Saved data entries
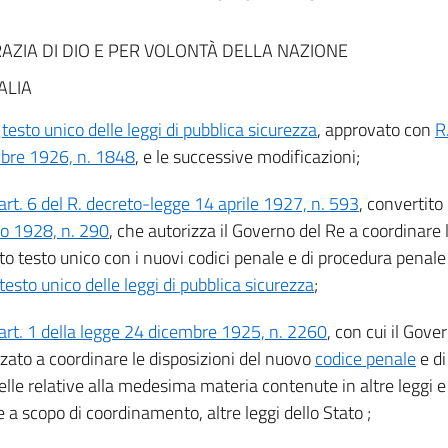
AZIA DI DIO E PER VOLONTÀ DELLA NAZIONE
ALIA
l
testo unico delle leggi di pubblica sicurezza
, approvato con
R
re 1926, n. 1848
, e le successive modificazioni;
art. 6 del R. decreto-legge 14 aprile 1927, n. 593
, convertito
o 1928, n. 290
, che autorizza il Governo del Re a coordinare l
to testo unico con i nuovi codici penale e di procedura pena
testo unico delle leggi di pubblica sicurezza
;
art. 1 della legge 24 dicembre 1925, n. 2260
, con cui il Gove
zzato a coordinare le disposizioni del nuovo
codice penale
e di
lle relative alla medesima materia contenute in altre leggi e
a scopo di coordinamento, altre leggi dello Stato ;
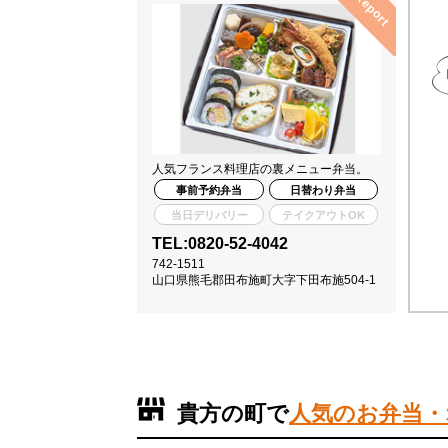
人気フランス料理店の裏メニュー弁当。
事前予約弁当
日替わり弁当
当日デリバリー
テイクアウトOK
TEL:0820-52-4042
742-1511
山口県熊毛郡田布施町大字下田布施504-1
貴方の町で
人気のお弁当・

Written task: Your answer must be an exact transcription of every entry, minus the pictures.

Completed exercise:
AZIA DI DIO E PER VOLONTÀ DELLA NAZIONE
ALIA
l
testo unico delle leggi di pubblica sicurezza
, approvato con
R
re 1926, n. 1848
, e le successive modificazioni;
art. 6 del R. decreto-legge 14 aprile 1927, n. 593
, convertito
o 1928, n. 290
, che autorizza il Governo del Re a coordinare l
to testo unico con i nuovi codici penale e di procedura pena
testo unico delle leggi di pubblica sicurezza
;
art. 1 della legge 24 dicembre 1925, n. 2260
, con cui il Gove
zzato a coordinare le disposizioni del nuovo
codice penale
e di
lle relative alla medesima materia contenute in altre leggi e
a scopo di coordinamento, altre leggi dello Stato ;
人気フランス料理店の裏メニュー弁当。
事前予約弁当
日替わり弁当
当日デリバリー
テイクアウトOK
TEL:0820-52-4042
742-1511
山口県熊毛郡田布施町大字下田布施504-1
貴方の町で
人気のお弁当・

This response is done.